Until she looked out the window the next morning and her mum was getting into a black cab. And her dad was watching from the porch. And Holly felt this shuddering sense of relief that it was over.
She had waited on the stairs for her dad to shut the front door and when he’d seen her he’d come to sit down next to her, the paisley carpet under their feet, put his arm around her shoulders, kissed her hair and said, ‘Thank you.’
That was her feeling of strength.
That was the courage that flooded through her veins.

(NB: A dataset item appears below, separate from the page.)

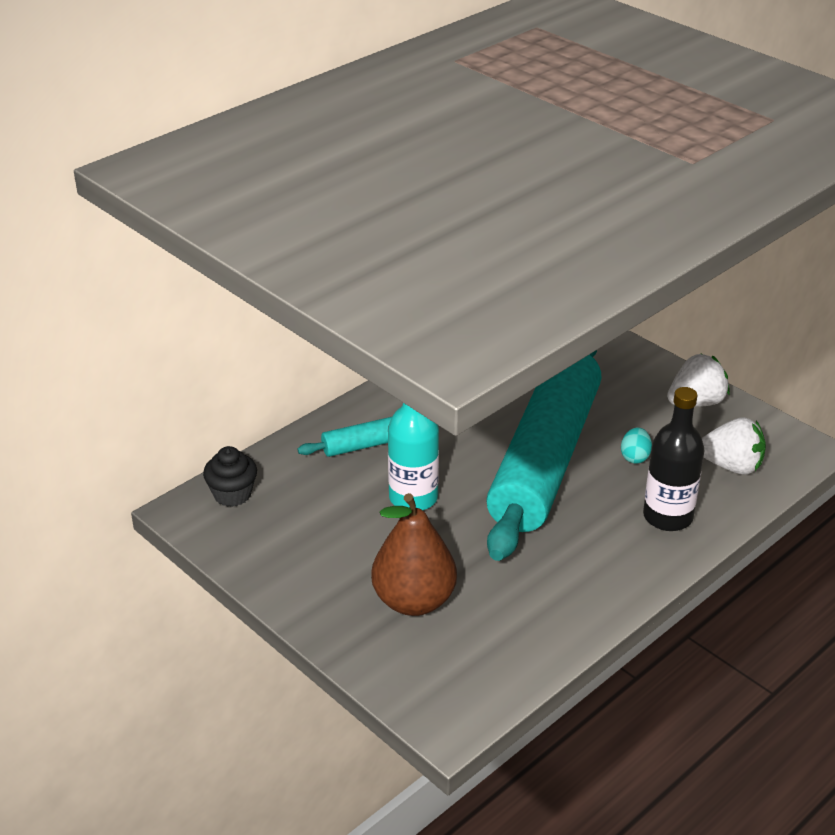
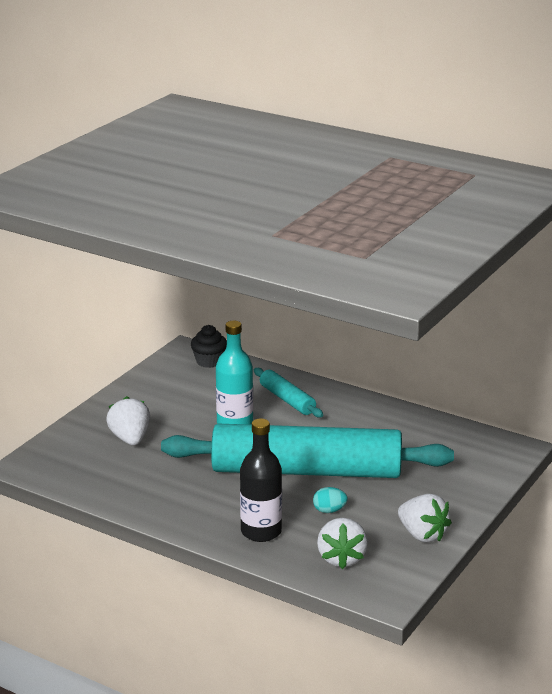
camera: 75 degrees right, 10 degrees down
brown pear [371,493,457,616] -> white strawberry [106,396,150,445]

And the calm? The calm was the mornings on the river. Always the same. In winter the sheets of ice would crack and float like sculptures, in spring the cherries would flower and the river would flood and burst its banks, in summer the cygnets would grow into big, fat swans and in autumn the leaves would paint the sky red like a bonfire. Every morning she would take her boat out, she would row up to the weir and back, past the willow dipping its leaves tentatively in the chilly water, past the pub, closed and shuttered up, under the bridge where she’d lie back and look up and see the moss growing on the wooden slats. The river would always smell the same, a sharp tang that infused her skin, her clothes, her life. And as her boat floated in the stream, she would watch the water as it eddied and flowed and the waves danced in the rising sunlight.
That was calm.
Two minutes later, Emily woke up, all groggy and complaining of a crick in her neck. And as she yawned and stretched her arms and the van rounded a bend, ahead of them a huge white and maroon sign for the polo club, she peered forward and said, ‘We’re here. That’s Wilf’s car.’
And all Holly’s inner calm and strength went straight out the window.